** Reading text follows **

The State Department will release the final batch of Hillary Clinton’s emails on Monday, some 10 months after the process began.

The release comes just ahead of 11 “Super Tuesday” contests, which Clinton hopes will propel her to a commanding lead over Bernie Sanders in the Democratic presidential race.

Clinton’s campaign has tried to shake off the email controversy, but the monthly releases have fueled fresh headlines about her exclusive use of a private email account while serving as secretary of State.

With the releases now nearing an end, Republicans have seized on the fact that more than 1,800 emails from her machine were eventually classified.

“What we’ve learned in this discovery is that Hillary Clinton trafficked in sensitive information over her unclassified — and, by the way, private — email system,” Rep. Darrell Issa (R-Calif.), the former head of the House Oversight Committee, told The Hill on Friday.

Clinton’s presidential campaign and the State Department have both disputed that the emails were classified at the time they were sent. Much of the information in them was classified retroactively, they say.

** End of Reading text **
** Data records follows **

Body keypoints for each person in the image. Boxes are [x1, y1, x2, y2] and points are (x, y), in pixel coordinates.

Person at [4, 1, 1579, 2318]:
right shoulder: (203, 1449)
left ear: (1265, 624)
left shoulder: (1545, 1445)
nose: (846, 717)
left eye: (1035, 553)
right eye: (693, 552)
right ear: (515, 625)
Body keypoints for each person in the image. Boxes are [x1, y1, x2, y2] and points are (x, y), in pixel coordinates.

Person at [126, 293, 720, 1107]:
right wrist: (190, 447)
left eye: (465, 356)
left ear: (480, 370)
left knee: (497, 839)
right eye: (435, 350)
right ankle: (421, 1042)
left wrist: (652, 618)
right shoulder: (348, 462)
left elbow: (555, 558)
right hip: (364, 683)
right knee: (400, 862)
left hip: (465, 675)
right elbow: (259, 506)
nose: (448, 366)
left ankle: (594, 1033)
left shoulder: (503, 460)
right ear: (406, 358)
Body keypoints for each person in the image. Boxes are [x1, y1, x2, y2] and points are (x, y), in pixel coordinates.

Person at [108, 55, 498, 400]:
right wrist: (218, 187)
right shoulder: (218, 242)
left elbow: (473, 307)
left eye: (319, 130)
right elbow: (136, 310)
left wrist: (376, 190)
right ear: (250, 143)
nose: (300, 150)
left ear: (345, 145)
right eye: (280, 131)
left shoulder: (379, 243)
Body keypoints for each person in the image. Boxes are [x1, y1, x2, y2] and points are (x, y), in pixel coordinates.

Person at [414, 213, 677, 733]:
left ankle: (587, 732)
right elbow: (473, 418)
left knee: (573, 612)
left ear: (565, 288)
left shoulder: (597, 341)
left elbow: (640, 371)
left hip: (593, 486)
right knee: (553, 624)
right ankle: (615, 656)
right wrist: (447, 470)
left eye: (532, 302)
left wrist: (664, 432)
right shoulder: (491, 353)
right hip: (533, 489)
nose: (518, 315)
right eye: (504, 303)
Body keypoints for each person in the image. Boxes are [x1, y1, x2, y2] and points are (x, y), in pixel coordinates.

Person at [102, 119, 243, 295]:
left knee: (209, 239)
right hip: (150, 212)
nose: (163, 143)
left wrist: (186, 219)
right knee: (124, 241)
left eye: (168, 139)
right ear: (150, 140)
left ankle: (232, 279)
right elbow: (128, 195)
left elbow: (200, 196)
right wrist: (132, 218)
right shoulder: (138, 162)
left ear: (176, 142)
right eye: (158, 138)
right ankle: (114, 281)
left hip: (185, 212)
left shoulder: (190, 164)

** End of Data records **

(Questions on the material):
• a. Repeat the stretch of the passage on Clinton's emails from "The State Department will" through "secretary of State.".
• b. According to the passage on Clinton's emails, on what grounds do her campaign and the State Department dispute that the emails were classified when sent? Answer in one to three sentences.

(Answers to the problems):
• a.
The State Department will release the final batch of Hillary Clinton’s emails on Monday, some 10 months after the process began.

The release comes just ahead of 11 “Super Tuesday” contests, which Clinton hopes will propel her to a commanding lead over Bernie Sanders in the Democratic presidential race.

Clinton’s campaign has tried to shake off the email controversy, but the monthly releases have fueled fresh headlines about her exclusive use of a private email account while serving as secretary of State.

• b. They say that much of the information in the emails was classified retroactively, not at the time the messages were sent.